Campbell plans to finance the deal through $6.2 billion of a combination of long- and short-term debt. The transaction’s close is subject to the approval of Snyder’s-Lance shareholders, as well as customary regulatory approvals and other closing conditions.
The Snyder’s-Lance acquisition is Campbell’s sixth in five years. The company purchased Bolthouse Farms in August 2012, organic baby food company Plum in June 2013, biscuit company Kelsen in August 2013, fresh salsa and hummus maker Garden Fresh Gourmet in June 2015, and organic broth and soup producer Pacific Foods in December 2017.
“The acquisition of Amplify and its product portfolio is an important step in our journey to becoming an innovative snacking powerhouse, as together it will enable us to bring scale and category management capabilities to a key subsegment of the warehouse snack aisle,” explained Michele Buck, Hershey president and CEO. “Hershey’s snack mix and meat snacks products, combined with Amplify’s Skinny Pop, Tyrrells, Oatmega, Paqui and other international brands, will allow us to capture more consumer snacking occasions by creating a broader portfolio of brands.”

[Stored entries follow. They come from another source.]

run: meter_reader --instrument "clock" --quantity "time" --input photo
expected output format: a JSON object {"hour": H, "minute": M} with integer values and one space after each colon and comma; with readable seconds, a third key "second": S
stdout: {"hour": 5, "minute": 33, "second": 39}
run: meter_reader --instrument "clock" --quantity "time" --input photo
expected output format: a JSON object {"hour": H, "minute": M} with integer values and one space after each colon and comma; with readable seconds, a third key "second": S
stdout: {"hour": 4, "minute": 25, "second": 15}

“Since Amplify’s inception in 2014, our company’s goal has been to bring transparency to our products, and clean ingredients and great-tasting snacks to consumers,” said Tom Ennis, president and CEO of Austin, Texas-based Amplify. “This transaction is a continuation of our mission, as Hershey also believes in bringing to consumers great-tasting snacks made with the best ingredients possible. Hershey is a great cultural partner for Amplify, and … our team … will have access to Hershey’s marketing and go-to-market resources to take our brands to the next level.”

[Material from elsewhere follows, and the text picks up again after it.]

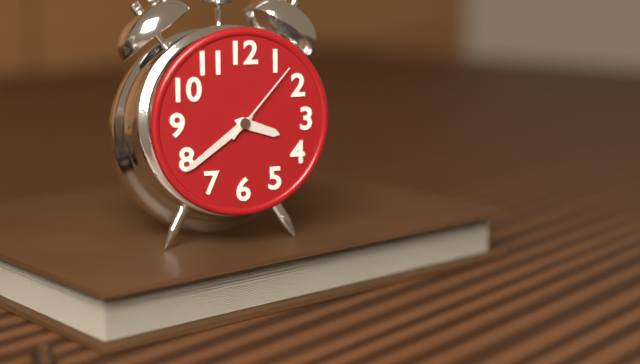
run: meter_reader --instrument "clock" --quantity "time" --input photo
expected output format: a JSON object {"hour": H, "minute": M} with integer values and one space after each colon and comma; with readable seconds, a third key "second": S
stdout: {"hour": 3, "minute": 39, "second": 7}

The approximately $1.6 billion transaction will be funded with cash on hand and new debt, and is not expected to affect Hershey’s current ratings. The Hershey, Pa.-based confectionery giant anticipates that the transaction will be accretive to adjusted diluted earnings per share, including transaction-related noncash amortization, in the first year after closing, with accretion increasing in year two. The agreement has been approved by the boards of directors of both companies. Subject to Amplify’s stockholders tendering a majority of the company’s outstanding shares on a fully diluted basis before the expiration of the tender offer, certain regulatory approvals, and other customary conditions, the transaction is expected to close in the first quarter of 2018.